METRICS_TYPE picks the trigger signal for scaling:

  • cpu for compute-heavy services (encoders, image processors, ML inference) - Pods crash on CPU starvation long before they run out of memory.
  • memory for caches, JVM/Node runtimes with large heaps, and services with bursty memory profiles.

CPU_WEIGHT and MEMORY_WEIGHT decide how the node-scoring function blends the two signals once a scale-up is triggered. Set them equal (50 / 50) unless one signal is meaningless on your nodes (e.g. nodes with huge over-provisioned RAM and tight CPU).

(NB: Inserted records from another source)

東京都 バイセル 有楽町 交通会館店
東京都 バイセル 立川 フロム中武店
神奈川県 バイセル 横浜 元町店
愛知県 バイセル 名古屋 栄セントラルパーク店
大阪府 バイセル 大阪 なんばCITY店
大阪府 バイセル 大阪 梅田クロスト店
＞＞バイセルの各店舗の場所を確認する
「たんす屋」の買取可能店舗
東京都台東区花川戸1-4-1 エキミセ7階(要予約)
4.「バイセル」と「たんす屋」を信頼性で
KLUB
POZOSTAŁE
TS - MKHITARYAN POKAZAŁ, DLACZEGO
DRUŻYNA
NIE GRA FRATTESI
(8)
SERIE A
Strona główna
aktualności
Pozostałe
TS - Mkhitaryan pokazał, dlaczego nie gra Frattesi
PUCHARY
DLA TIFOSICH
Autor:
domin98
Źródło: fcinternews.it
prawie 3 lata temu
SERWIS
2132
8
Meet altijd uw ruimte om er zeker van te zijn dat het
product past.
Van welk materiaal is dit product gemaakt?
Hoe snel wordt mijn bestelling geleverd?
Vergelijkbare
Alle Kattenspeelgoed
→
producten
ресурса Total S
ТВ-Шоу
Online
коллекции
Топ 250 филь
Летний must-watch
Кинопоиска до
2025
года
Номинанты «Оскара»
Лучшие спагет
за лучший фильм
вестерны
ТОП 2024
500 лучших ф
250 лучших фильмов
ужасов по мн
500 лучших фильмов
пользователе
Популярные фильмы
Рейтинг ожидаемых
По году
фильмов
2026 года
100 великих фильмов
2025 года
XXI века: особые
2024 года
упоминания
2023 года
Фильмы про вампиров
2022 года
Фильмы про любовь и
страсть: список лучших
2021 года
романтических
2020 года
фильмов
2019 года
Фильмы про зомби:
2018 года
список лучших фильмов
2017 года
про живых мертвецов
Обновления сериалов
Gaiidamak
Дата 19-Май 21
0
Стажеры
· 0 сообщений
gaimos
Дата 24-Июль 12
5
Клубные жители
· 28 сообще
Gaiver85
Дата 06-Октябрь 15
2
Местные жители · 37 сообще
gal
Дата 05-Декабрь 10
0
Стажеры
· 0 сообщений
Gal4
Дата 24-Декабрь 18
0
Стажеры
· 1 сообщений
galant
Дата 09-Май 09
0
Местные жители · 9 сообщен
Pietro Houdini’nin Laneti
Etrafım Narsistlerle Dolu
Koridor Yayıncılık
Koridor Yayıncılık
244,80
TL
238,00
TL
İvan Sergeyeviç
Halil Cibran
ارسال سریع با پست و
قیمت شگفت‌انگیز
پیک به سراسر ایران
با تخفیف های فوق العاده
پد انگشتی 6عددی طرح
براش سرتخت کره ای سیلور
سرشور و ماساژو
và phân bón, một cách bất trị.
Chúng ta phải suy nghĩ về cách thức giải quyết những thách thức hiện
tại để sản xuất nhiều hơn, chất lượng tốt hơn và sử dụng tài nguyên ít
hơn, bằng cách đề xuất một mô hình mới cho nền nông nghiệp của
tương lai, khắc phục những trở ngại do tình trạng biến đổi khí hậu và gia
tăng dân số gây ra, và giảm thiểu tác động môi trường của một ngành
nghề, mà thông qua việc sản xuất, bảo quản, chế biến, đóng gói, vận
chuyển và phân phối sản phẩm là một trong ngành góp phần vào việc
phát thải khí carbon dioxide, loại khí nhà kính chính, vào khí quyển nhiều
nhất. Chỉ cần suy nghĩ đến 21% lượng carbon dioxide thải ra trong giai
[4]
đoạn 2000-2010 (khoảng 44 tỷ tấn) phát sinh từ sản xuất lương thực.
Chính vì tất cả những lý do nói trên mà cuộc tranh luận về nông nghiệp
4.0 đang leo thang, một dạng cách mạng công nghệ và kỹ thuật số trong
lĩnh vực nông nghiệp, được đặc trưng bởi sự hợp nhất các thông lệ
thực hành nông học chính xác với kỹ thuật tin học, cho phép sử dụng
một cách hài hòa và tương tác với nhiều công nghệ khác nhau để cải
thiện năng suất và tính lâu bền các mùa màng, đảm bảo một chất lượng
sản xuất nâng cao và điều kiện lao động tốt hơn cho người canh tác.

Tuning for cost vs. tuning for latency

GoalWhat to bias
Lowest possible P95Wider thresholds (scale up at 65 %), smaller cooldown, lower urgency threshold
Lowest possible billNarrower thresholds (scale up only at 85 %), longer cooldown, FT_MAX_ZONES=2 if your SLO allows
Balanced (recommended)Keep all defaults

A realistic high-throughput preset

For a busy production cluster with chatty microservices and an aggressive SLO:

config:
cronjobExpression: "*/30 * * * * *" # every 30 s
metricsType: "cpu"
metricsUpperThreshold: "70"
metricsLowerThreshold: "25"
responseTimeThreshold: 80
balancer:
minDelta: 4
minStepSize: 6
maxStepSize: 25
urgencyThreshold: 30
epsilon: 1
scaler:
cooldownSeconds: 90
faultTolerance:
maxZones: 3

A conservative cost-optimised preset

For a cost-sensitive backend with relaxed SLOs:

config:
cronjobExpression: "*/2 * * * *" # every 2 min
metricsType: "memory"
metricsUpperThreshold: "85"
metricsLowerThreshold: "30"
balancer:
minDelta: 10
minStepSize: 8
maxStepSize: 18
urgencyThreshold: 60
epsilon: 2
scaler:
cooldownSeconds: 180
faultTolerance:
maxZones: 2

Always re-run your load test after applying a preset.